In the opinion of Karen Wang, Senior Vice President – Corporate Securities Issuance Legal of Citigroup Inc., (i) the Board of Directors (or a duly authorized committee thereof) of Citigroup Inc. has duly authorized the guarantee of such securities by Citigroup Inc. and such authorization has not been modified or rescinded; (ii) Citigroup Inc. is validly existing and in good standing under the laws of the State of Delaware; (iii) the indenture has been duly authorized, executed and delivered by Citigroup Inc.; and (iv) the execution and delivery of such indenture, and the performance by Citigroup Inc. of its obligations thereunder, are within its corporate powers and do not contravene its certificate of incorporation or bylaws or other constitutive documents.  This opinion is given as of the date of this pricing supplement and is limited to the General Corporation Law of the State of Delaware.

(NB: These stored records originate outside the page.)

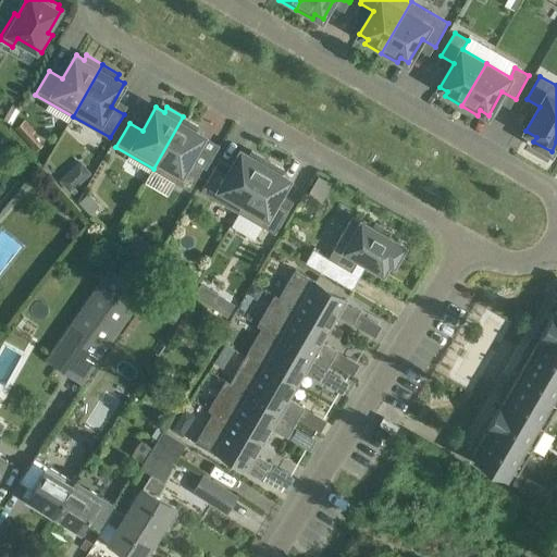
[(183,116),(153,169),(190,189),(203,166),(190,159),(205,135),(197,131),(199,126),(183,116)]
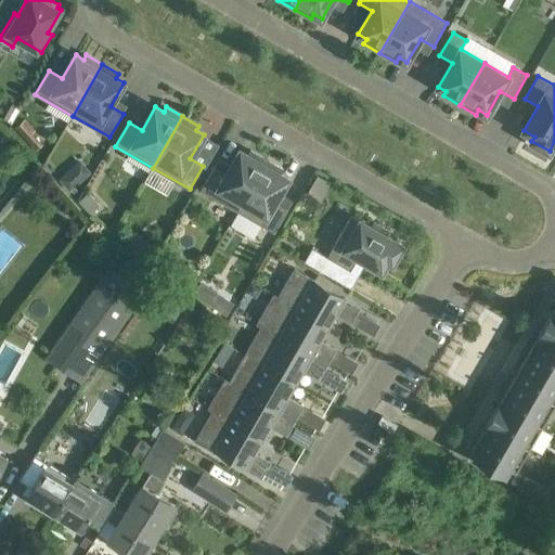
[(25,120),(14,129),(25,141),(36,132),(25,120)]
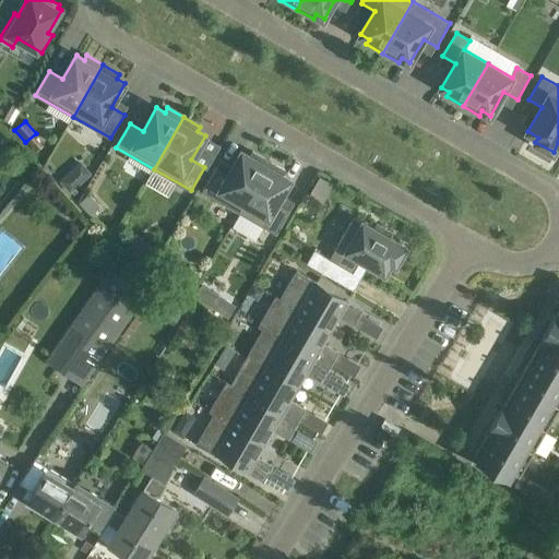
[(239,213),(270,161),(253,151),(250,156),(242,151),(228,175),(215,167),(202,191),(239,213)]
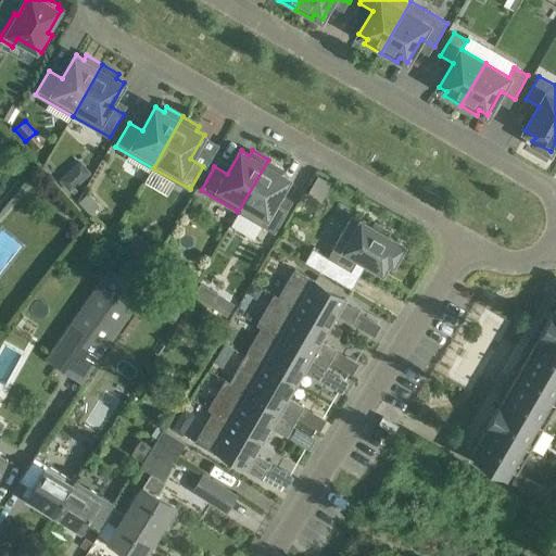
[(268,160),(238,212),(275,232),(289,210),(276,202),(290,178),(281,174),(285,169),(268,160)]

Karen Wang, or other internal attorneys with whom she has consulted, has examined and is familiar with originals, or copies certified or otherwise identified to her satisfaction, of such corporate records of Citigroup Inc., certificates or documents as she has deemed appropriate as a basis for the opinions expressed above. In such examination, she or such persons has assumed the legal capacity of all natural persons, the genuineness of all signatures (other than those of officers of Citigroup Inc.), the authenticity of all documents submitted to her or such persons as originals, the conformity to original documents of all documents submitted to her or such persons as certified or photostatic copies and the authenticity of the originals of such copies.